**INSTRUCTION**
Reproduce the lines of the items verbatim, from the line containing "name author: (Fisch. & C.A. Mey.) Ganders" to the line containing "name author: Copel.", inclusive.

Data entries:
____
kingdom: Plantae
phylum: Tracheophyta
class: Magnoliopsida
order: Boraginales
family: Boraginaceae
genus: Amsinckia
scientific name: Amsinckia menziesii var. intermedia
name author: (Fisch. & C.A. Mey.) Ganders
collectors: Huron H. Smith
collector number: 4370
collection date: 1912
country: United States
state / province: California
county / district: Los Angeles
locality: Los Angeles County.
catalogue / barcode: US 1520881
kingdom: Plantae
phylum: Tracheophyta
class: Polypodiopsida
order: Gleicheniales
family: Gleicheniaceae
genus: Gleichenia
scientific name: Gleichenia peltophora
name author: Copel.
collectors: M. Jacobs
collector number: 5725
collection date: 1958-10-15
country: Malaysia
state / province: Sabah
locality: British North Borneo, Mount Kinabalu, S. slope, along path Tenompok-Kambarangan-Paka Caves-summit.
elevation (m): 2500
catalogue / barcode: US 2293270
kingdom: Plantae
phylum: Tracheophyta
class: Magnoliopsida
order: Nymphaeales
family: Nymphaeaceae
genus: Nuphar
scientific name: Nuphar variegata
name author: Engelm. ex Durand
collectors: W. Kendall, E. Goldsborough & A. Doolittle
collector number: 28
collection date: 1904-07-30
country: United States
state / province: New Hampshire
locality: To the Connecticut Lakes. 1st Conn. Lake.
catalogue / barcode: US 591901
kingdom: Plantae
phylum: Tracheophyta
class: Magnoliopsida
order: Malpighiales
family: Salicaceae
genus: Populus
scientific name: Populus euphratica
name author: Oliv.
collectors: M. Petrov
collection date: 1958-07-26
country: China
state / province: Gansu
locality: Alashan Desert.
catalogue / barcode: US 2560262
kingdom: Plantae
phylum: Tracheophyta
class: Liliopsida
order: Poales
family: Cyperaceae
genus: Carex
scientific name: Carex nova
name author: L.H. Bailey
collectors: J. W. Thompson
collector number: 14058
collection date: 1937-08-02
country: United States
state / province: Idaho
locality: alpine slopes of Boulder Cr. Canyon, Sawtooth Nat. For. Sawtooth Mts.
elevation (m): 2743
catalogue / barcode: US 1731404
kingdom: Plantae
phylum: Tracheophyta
____
**THE RESULT**
name author: (Fisch. & C.A. Mey.) Ganders
collectors: Huron H. Smith
collector number: 4370
collection date: 1912
country: United States
state / province: California
county / district: Los Angeles
locality: Los Angeles County.
catalogue / barcode: US 1520881
kingdom: Plantae
phylum: Tracheophyta
class: Polypodiopsida
order: Gleicheniales
family: Gleicheniaceae
genus: Gleichenia
scientific name: Gleichenia peltophora
name author: Copel.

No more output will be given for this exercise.